2. The Split-Brain Scenario

What happens when your servers can’t communicate with each other? You might end up with:

Server A thinks the count is 1000
Server B thinks it’s 1500
The truth? Nobody knows.

3. The Retry Dilemma

Networks fail. When they do, should you retry the increment? But what if the first attempt actually succeeded? Now you’ve double-counted.

Architecture Pattern #1: Sharded Counters

The most popular solution is to split your counter into multiple shards.

Client Requests

Load Balancer

Shard 0
count=245

Shard 1
count=189

Shard 2
count=203

Shard 3
count=167

Aggregator

Total: 804

How It Works

Split the counter into N independent shards (usually 10-100)

(EXERCISE 1)
Answer these questions using the counter text:
(a) In the split-brain scenario, what does Server B think the count is?
(b) What is the usual range given for the number of independent shards?
(c) What total does the Aggregator show?
(EXERCISE 2)
For each statement, indicate whether it agrees with the counter text. Give yes or no and quote the deciding words.
(a) Splitting the counter into multiple shards is described as the most popular solution.
(b) In the split-brain scenario, Server A thinks the count is 1500.
(c) Retrying an increment after the first attempt actually succeeded results in double-counting.

(RAW DATA)
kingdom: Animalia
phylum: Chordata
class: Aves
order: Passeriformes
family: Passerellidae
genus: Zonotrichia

(WRITTEN SOLUTION 1)
(a) 1500
(b) 10-100
(c) 804

(WRITTEN SOLUTION 2)
(a) Yes: "The most popular solution is to split your counter into multiple shards."
(b) No: "Server A thinks the count is 1000"
(c) Yes: "But what if the first attempt actually succeeded? Now you’ve double-counted."